### [About this exercise]
Restate all the data word for word and omit the pictures.

### [Dataset entries]
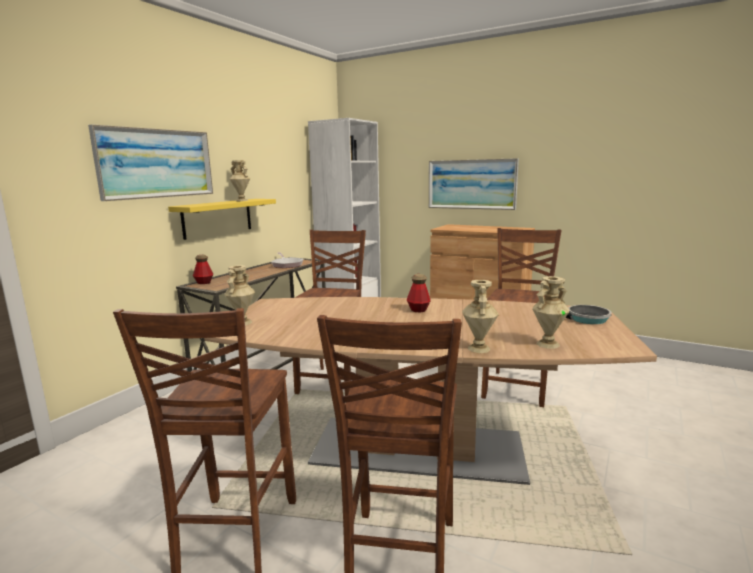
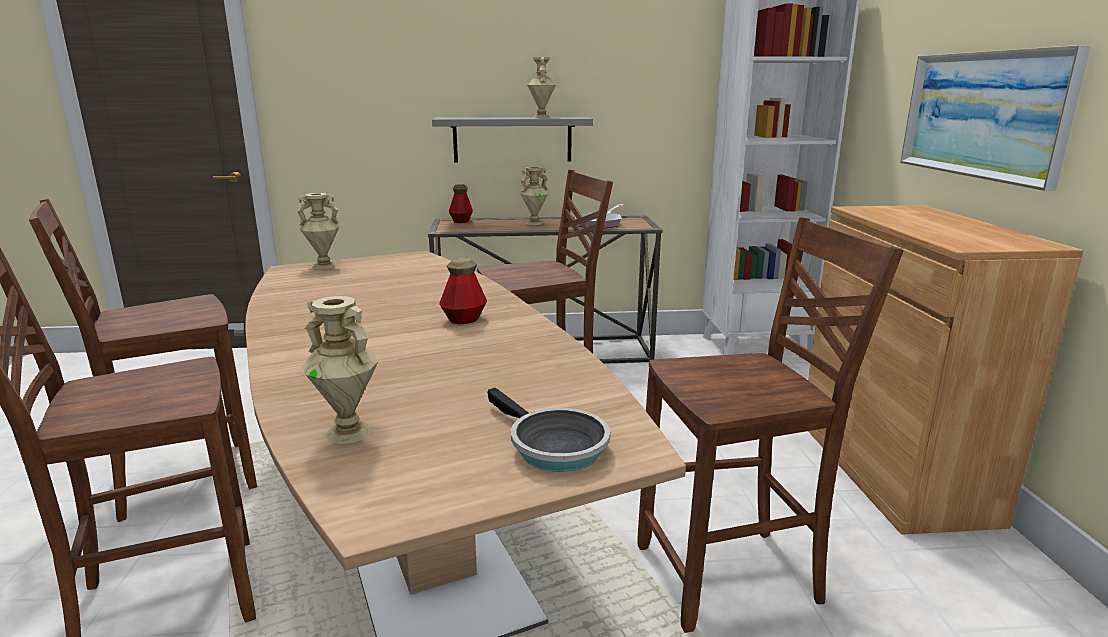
camera: 55 degrees right, 5 degrees up
picture [88,125,213,201] -> none
yellow shelf [168,199,276,240] -> grey shelf [432,117,593,162]
beige vase [462,280,499,353] -> beige vase moved to [520,167,548,225]

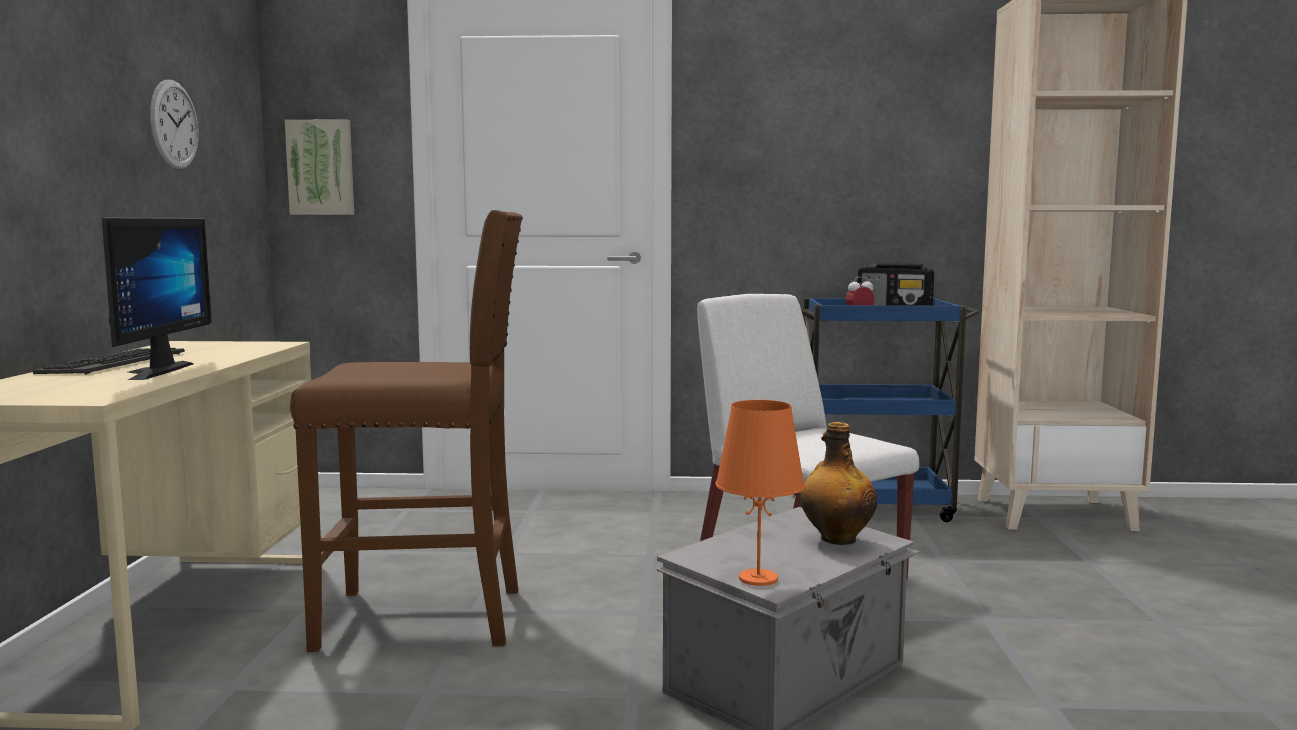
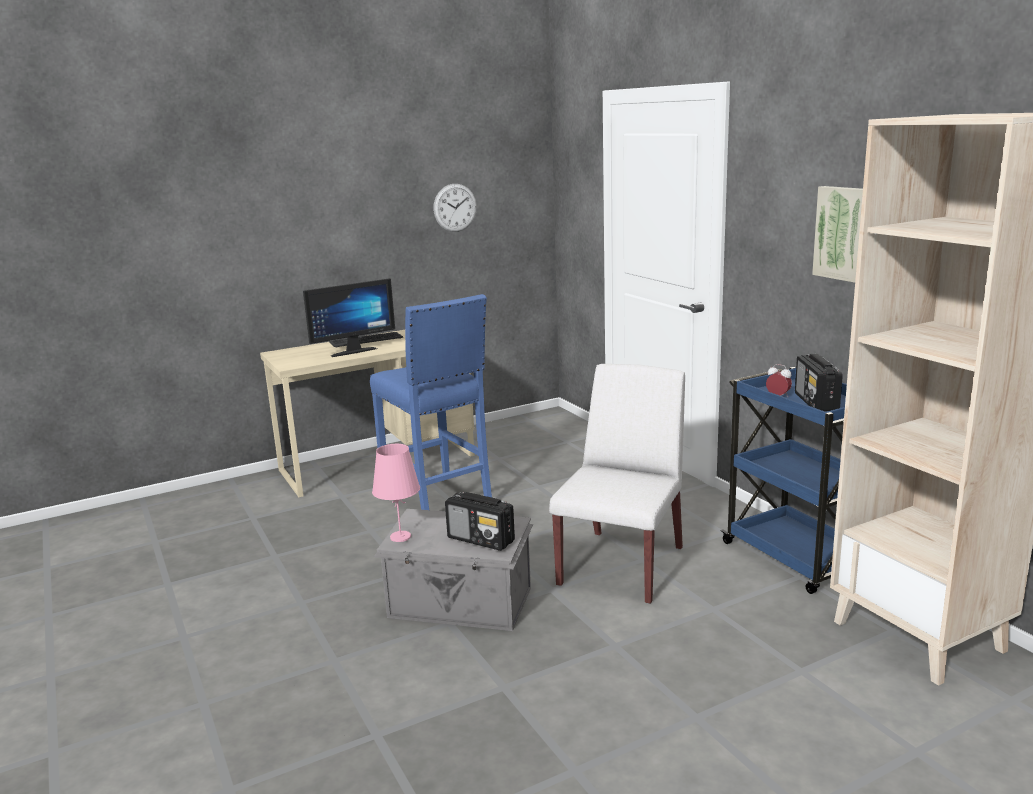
camera: 60 degrees right, 10 degrees up
picture [285,119,354,215] -> picture moved to [812,186,863,283]
brown stool [290,210,523,652] -> blue stool [370,294,492,510]
orange table lamp [715,400,805,586] -> pink table lamp [372,444,420,542]
bottle [800,422,877,545] -> radio [445,492,515,551]

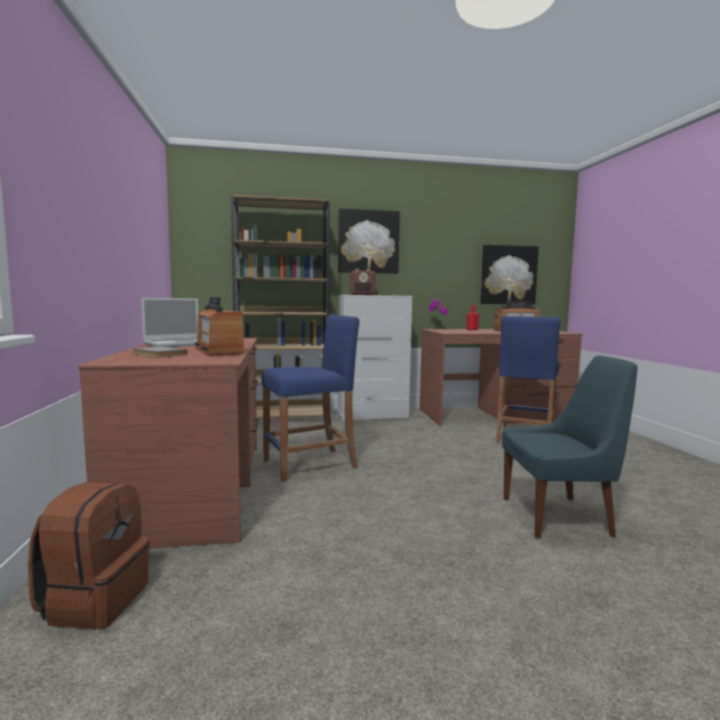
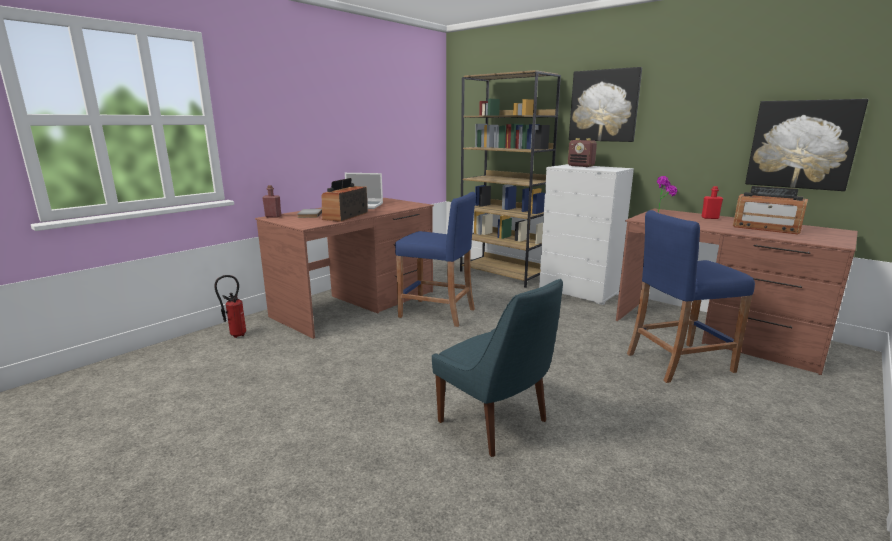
camera: 50 degrees right, 10 degrees up
brown backpack [28,482,150,630] -> fire extinguisher [214,275,246,338]
none -> red bottle [262,185,281,218]

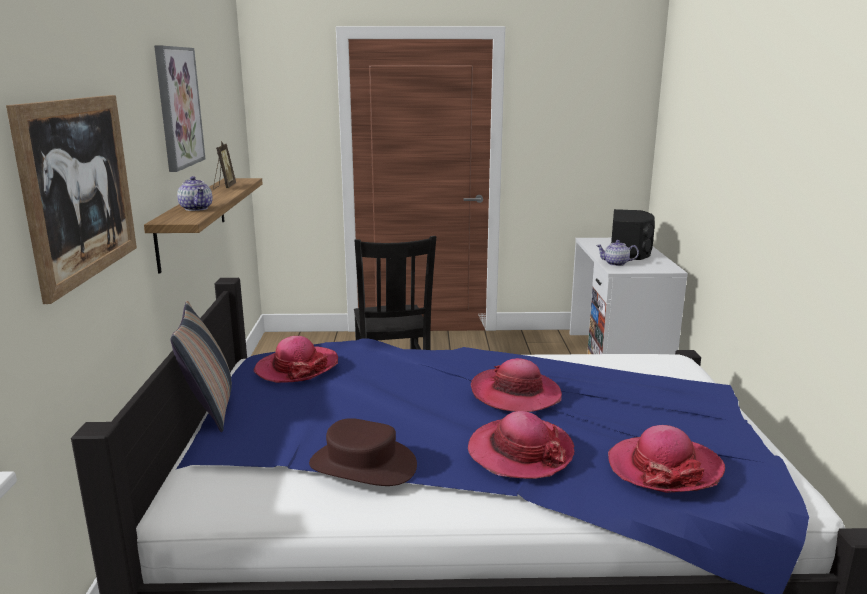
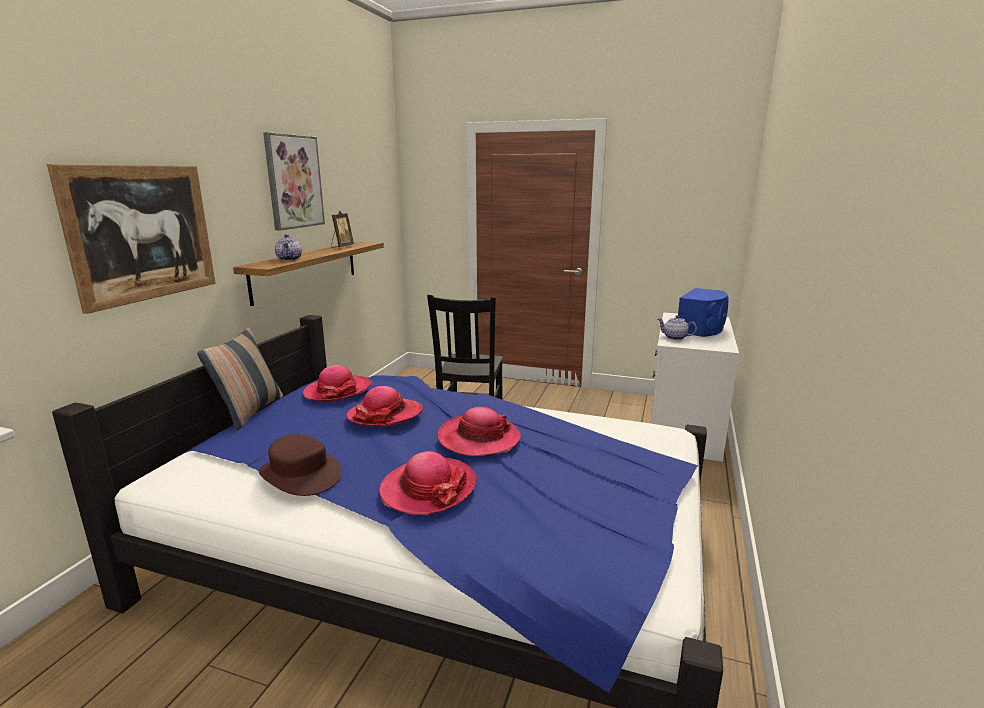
camera: 20 degrees right, 0 degrees up
hat [608,425,725,493] -> hat moved to [346,386,423,426]
black speaker [611,209,654,260] -> blue speaker [678,288,729,337]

### [Output for this exercise]
camera: 55 degrees right, 5 degrees up
picture [88,125,213,201] -> none
yellow shelf [168,199,276,240] -> grey shelf [432,117,593,162]
beige vase [462,280,499,353] -> beige vase moved to [520,167,548,225]

camera: 60 degrees right, 10 degrees up
picture [285,119,354,215] -> picture moved to [812,186,863,283]
brown stool [290,210,523,652] -> blue stool [370,294,492,510]
orange table lamp [715,400,805,586] -> pink table lamp [372,444,420,542]
bottle [800,422,877,545] -> radio [445,492,515,551]

camera: 50 degrees right, 10 degrees up
brown backpack [28,482,150,630] -> fire extinguisher [214,275,246,338]
none -> red bottle [262,185,281,218]

camera: 20 degrees right, 0 degrees up
hat [608,425,725,493] -> hat moved to [346,386,423,426]
black speaker [611,209,654,260] -> blue speaker [678,288,729,337]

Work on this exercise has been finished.